EM TORNO DA FOGUEIRA, por José Mário Espínola

Fogueira - Foto de Camping Viveiro, Alto Paraíso de Goiás ...

(Imagem meramente ilustrativa copiada de blog.thenorthface.com.br)

Não há dúvida que Wilson era, realmente, um gentleman. Em todos os nossos acampamentos, nunca tivemos um convidado tão fino. Mas tudo tem limites.

Quando namorávamos as nossas futuras esposas, costumávamos acampar nos fins de semana. Tempos outros onde não tinha poluição e sobrava segurança. Nunca aconteceu nada conosco. Nem piche nos pés, única poluição que encontrávamos nas praias. Consequente à lavagem criminosa de navios petroleiros distantemente da nossa costa.

Acampávamos em praias diversas: Jacarapé, Gramame, Itamaracá, Jacumã… E outras menos cotadas. Dias maravilhosos, trabalho em equipe, exploração da natureza. Banhos e mais banhos nas nossas águas límpidas e cristalinas.

Pescarias de redes, respeitando o máximo possível a natureza. Subir em árvores. Banhar-se nos maceiós e nos rios do litoral, desafiando a schistosoma. Explorar a barra do rio Gramame, natureza exuberante, à época praticamente intocada.

Exploração da mata litorânea, onde encontrávamos o lagarto preto tejuaçu, cotias, mangabeiras, guajiru. Pássaros lindos, que estão rareando. E saguis, bandos de saguis, fazendo macaquices.

Noites aconchegantes em torno de uma fogueira, histórias curiosas, piadas muito engraçadas. Clima de camaradagem por parte de todos. Ou quase.

Esses eram os nossos acampamentos, de tão gostosos que eram, ainda é uma lembrança muito recente nessas quase cinco décadas.

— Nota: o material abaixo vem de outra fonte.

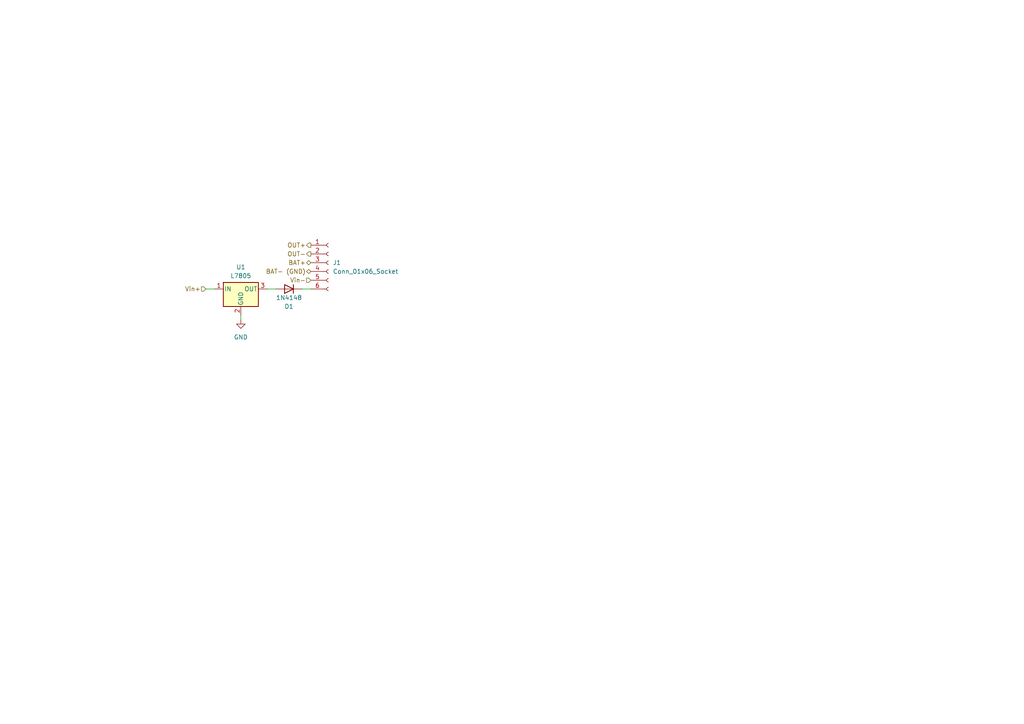
<source format=kicad_sch>
(kicad_sch (version 20230121) (generator eeschema)

  (uuid 0fce8200-07c6-4138-8359-9bce8827a0d4)

  (paper "A4")

  


  (wire (pts (xy 87.63 83.82) (xy 90.17 83.82))
    (stroke (width 0) (type default))
    (uuid 27a0bdab-40a8-4611-b887-ec59700632e5)
  )
  (wire (pts (xy 59.69 83.82) (xy 62.23 83.82))
    (stroke (width 0) (type default))
    (uuid 93a42a94-6b0b-4398-bb5d-6bc4a1ef6025)
  )
  (wire (pts (xy 77.47 83.82) (xy 80.01 83.82))
    (stroke (width 0) (type default))
    (uuid dab8e7a0-5ae7-4ff9-afd3-ef5fd3697880)
  )
  (wire (pts (xy 69.85 91.44) (xy 69.85 92.71))
    (stroke (width 0) (type default))
    (uuid e26e843b-41a3-4dac-a8b9-508ef604c6ec)
  )

  (hierarchical_label "OUT+" (shape output) (at 90.17 71.12 180) (fields_autoplaced)
    (effects (font (size 1.27 1.27)) (justify right))
    (uuid 080699d2-c358-48e5-85b8-58d30d18dc64)
  )
  (hierarchical_label "Vin-" (shape input) (at 90.17 81.28 180) (fields_autoplaced)
    (effects (font (size 1.27 1.27)) (justify right))
    (uuid 1cdbe665-72aa-4b26-ada5-c6937a6ed358)
  )
  (hierarchical_label "OUT-" (shape output) (at 90.17 73.66 180) (fields_autoplaced)
    (effects (font (size 1.27 1.27)) (justify right))
    (uuid 874224d3-40bd-49e7-a516-748193f3746b)
  )
  (hierarchical_label "BAT+" (shape bidirectional) (at 90.17 76.2 180) (fields_autoplaced)
    (effects (font (size 1.27 1.27)) (justify right))
    (uuid d5e5a56c-d113-4c4b-a675-c33bece0a5b5)
  )
  (hierarchical_label "Vin+" (shape input) (at 59.69 83.82 180) (fields_autoplaced)
    (effects (font (size 1.27 1.27)) (justify right))
    (uuid d5f051c3-2aeb-4ada-8a71-3e5183e3d086)
  )
  (hierarchical_label "BAT- (GND)" (shape bidirectional) (at 90.17 78.74 180) (fields_autoplaced)
    (effects (font (size 1.27 1.27)) (justify right))
    (uuid e84ad578-2e36-4dc9-956f-650089f48d7b)
  )

  (symbol (lib_id "power:GND") (at 69.85 92.71 0) (unit 1)
    (in_bom yes) (on_board yes) (dnp no) (fields_autoplaced)
    (uuid 115b70f5-a96d-482c-8103-08f064761a8f)
    (property "Reference" "#PWR01" (at 69.85 99.06 0)
      (effects (font (size 1.27 1.27)) hide)
    )
    (property "Value" "GND" (at 69.85 97.79 0)
      (effects (font (size 1.27 1.27)))
    )
    (property "Footprint" "" (at 69.85 92.71 0)
      (effects (font (size 1.27 1.27)) hide)
    )
    (property "Datasheet" "" (at 69.85 92.71 0)
      (effects (font (size 1.27 1.27)) hide)
    )
    (pin "1" (uuid 33bef80e-cdbc-4cc3-9d9c-06c0ad7d3837))
    (instances
      (project "sys_incendios_Tx"
        (path "/3ffc91b3-4be5-49e3-b556-519b3409d689/58702d6a-2ff8-4ba9-a125-2366123c88d8"
          (reference "#PWR01") (unit 1)
        )
      )
    )
  )

  (symbol (lib_id "Connector:Conn_01x06_Socket") (at 95.25 76.2 0) (unit 1)
    (in_bom yes) (on_board yes) (dnp no) (fields_autoplaced)
    (uuid 3b2099a6-6b1f-4c2a-ac6d-882c586a51c6)
    (property "Reference" "J1" (at 96.52 76.2 0)
      (effects (font (size 1.27 1.27)) (justify left))
    )
    (property "Value" "Conn_01x06_Socket" (at 96.52 78.74 0)
      (effects (font (size 1.27 1.27)) (justify left))
    )
    (property "Footprint" "Connector_PinHeader_2.54mm:PinHeader_1x06_P2.54mm_Vertical" (at 95.25 76.2 0)
      (effects (font (size 1.27 1.27)) hide)
    )
    (property "Datasheet" "~" (at 95.25 76.2 0)
      (effects (font (size 1.27 1.27)) hide)
    )
    (pin "1" (uuid f8f95fa8-bea2-4674-8e85-e3fbd26c8c67))
    (pin "2" (uuid 663d48c3-6718-4e44-8b60-88215b98a3ec))
    (pin "3" (uuid 8d88cf6f-3ad4-4a0e-bd96-1ec178638bcf))
    (pin "4" (uuid 0c508794-d145-43bf-8a88-134454582029))
    (pin "5" (uuid a7b7845f-55f0-47a2-9a90-1715eb61d738))
    (pin "6" (uuid db702273-9a7d-4447-93d9-cad0cb72bbe7))
    (instances
      (project "sys_incendios_Tx"
        (path "/3ffc91b3-4be5-49e3-b556-519b3409d689/58702d6a-2ff8-4ba9-a125-2366123c88d8"
          (reference "J1") (unit 1)
        )
      )
    )
  )

  (symbol (lib_id "Diode:1N4148") (at 83.82 83.82 180) (unit 1)
    (in_bom yes) (on_board yes) (dnp no)
    (uuid 654f9fb4-f916-4b94-81f4-b1026bd57cca)
    (property "Reference" "D1" (at 83.82 88.9 0)
      (effects (font (size 1.27 1.27)))
    )
    (property "Value" "1N4148" (at 83.82 86.36 0)
      (effects (font (size 1.27 1.27)))
    )
    (property "Footprint" "Diode_THT:D_DO-35_SOD27_P7.62mm_Horizontal" (at 83.82 83.82 0)
      (effects (font (size 1.27 1.27)) hide)
    )
    (property "Datasheet" "https://assets.nexperia.com/documents/data-sheet/1N4148_1N4448.pdf" (at 83.82 83.82 0)
      (effects (font (size 1.27 1.27)) hide)
    )
    (property "Sim.Device" "D" (at 83.82 83.82 0)
      (effects (font (size 1.27 1.27)) hide)
    )
    (property "Sim.Pins" "1=K 2=A" (at 83.82 83.82 0)
      (effects (font (size 1.27 1.27)) hide)
    )
    (pin "1" (uuid 2062d39e-0e7b-4a0f-af38-90c37b55435a))
    (pin "2" (uuid 630d3e26-c6fd-4de7-89ef-469e0f99bb07))
    (instances
      (project "sys_incendios_Tx"
        (path "/3ffc91b3-4be5-49e3-b556-519b3409d689/58702d6a-2ff8-4ba9-a125-2366123c88d8"
          (reference "D1") (unit 1)
        )
      )
    )
  )

  (symbol (lib_id "Regulator_Linear:L7805") (at 69.85 83.82 0) (unit 1)
    (in_bom yes) (on_board yes) (dnp no) (fields_autoplaced)
    (uuid c18b5e4d-6fce-4790-a335-a6916122c855)
    (property "Reference" "U1" (at 69.85 77.47 0)
      (effects (font (size 1.27 1.27)))
    )
    (property "Value" "L7805" (at 69.85 80.01 0)
      (effects (font (size 1.27 1.27)))
    )
    (property "Footprint" "L7805:TO255P1020X450X2000-3" (at 70.485 87.63 0)
      (effects (font (size 1.27 1.27) italic) (justify left) hide)
    )
    (property "Datasheet" "http://www.st.com/content/ccc/resource/technical/document/datasheet/41/4f/b3/b0/12/d4/47/88/CD00000444.pdf/files/CD00000444.pdf/jcr:content/translations/en.CD00000444.pdf" (at 69.85 85.09 0)
      (effects (font (size 1.27 1.27)) hide)
    )
    (pin "1" (uuid a73622ea-22fb-40ca-99ba-aac3d856974f))
    (pin "2" (uuid 5927d61b-4e16-48f8-b500-1bd1c2f37bd2))
    (pin "3" (uuid 9baf5e66-1c70-4022-b1a9-93dacab2ca8c))
    (instances
      (project "sys_incendios_Tx"
        (path "/3ffc91b3-4be5-49e3-b556-519b3409d689/58702d6a-2ff8-4ba9-a125-2366123c88d8"
          (reference "U1") (unit 1)
        )
      )
    )
  )
)

</source>
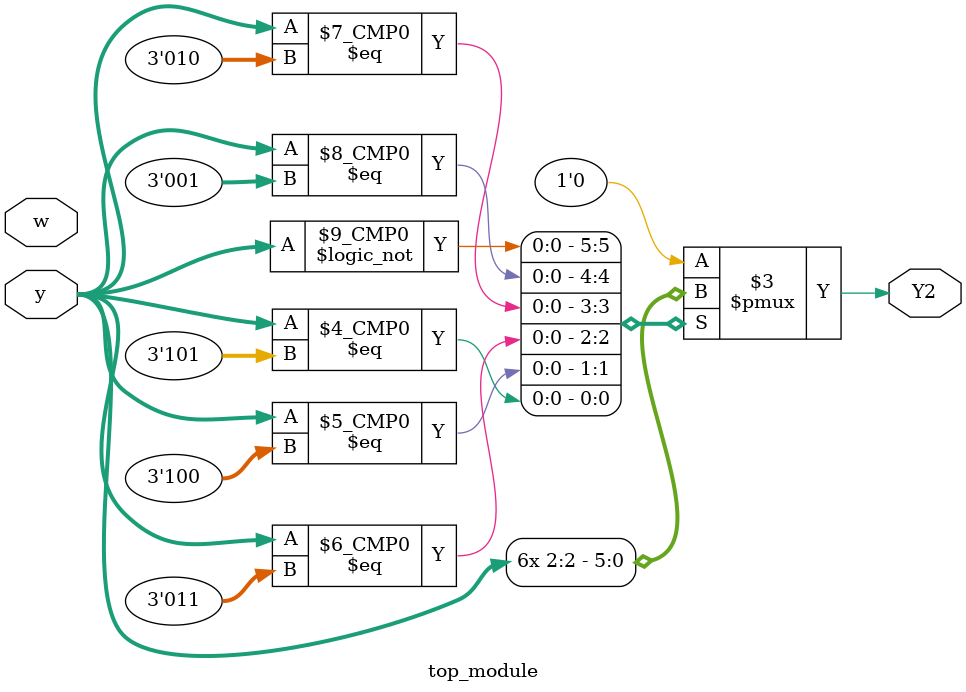
<source format=sv>
module top_module(
  input [3:1] y,
  input w,
  output reg Y2);

  always @(*) begin
    case(y)
      3'b000: Y2 = y[2];
      3'b001: Y2 = y[2];
      3'b010: Y2 = y[2];
      3'b011: Y2 = y[2];
      3'b100: Y2 = y[2];
      3'b101: Y2 = y[2];
      default: Y2 = 0;
    endcase
  end
endmodule

</source>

Geralmente, éramos casais completos, mas em um desses acampamentos a namorada de Jaime levou sua prima, lá de Piancó. Boa menina, porém muito tímida e acanhada, e pouco à vontade na Capital. Não usava biquínis, somente maiôs completos. Ah, sim, um detalhe: ela só raspava as pernas até os joelhos, mantendo as coxas cabeludas. O que fazia uma figura esquisita, quando ficava de short.

Coincide que Jaime levou seu grande amigo Wilson. Como eu disse lá em cima, era realmente uma figura fidagal. Sempre participativo, muito bem humorado, porém um humor muito educado. Um verdadeiro cavalheiro.

Não deu outra coisa: o tempo todo as meninas queriam fazer o namoro de Wilson com Maria dos Remédios. Wilson aceitou aquilo com a maior naturalidade, demonstrando estar gostando da brincadeira. Tratava a menina muito bem, sempre gentil e deferente para com ela. Porém…

Remédios reagia da pior forma possível, rejeitando com veemência exagerada as abordagens cordiais de Wilson. E Wilson insistia em cortejá-la, mesmo sem correspondência. Até que uma noite mágica aconteceu.

Estávamos todos em torno da fogueira, depois do jantar, ouvindo a boa música de uma fita cassete no gravador que David havia levado. A conversa derivou para o lirismo dos quadros de Hermano José, que pintou diversas praias do nosso litoral, especialmente a ponta do Cabo Branco, e que era quase que um roteiro para os nossos acampamentos. Wilson declamou, então, alguns versos de Vinícius de Moraes, olhando para Remédios. Foi aplaudido por todos, com exceção de Remédios, que o chamou de “leso.”

Silêncio gélido, que foi quebrado pela voz barítona e elegante de Wilson, que delicadamente disse, apontando as coxinhas da moça: “Minha filha, sabe o que eu mais gosto em você? É essa sua bermudinha de macaco!”.

Maria dos Remédios mergulhou em sua barraca, não mais saindo até irmos todos embora, dois dias depois. E nunca mais encontramos Wilson, para relembrar um momento de tanta ternura explícita.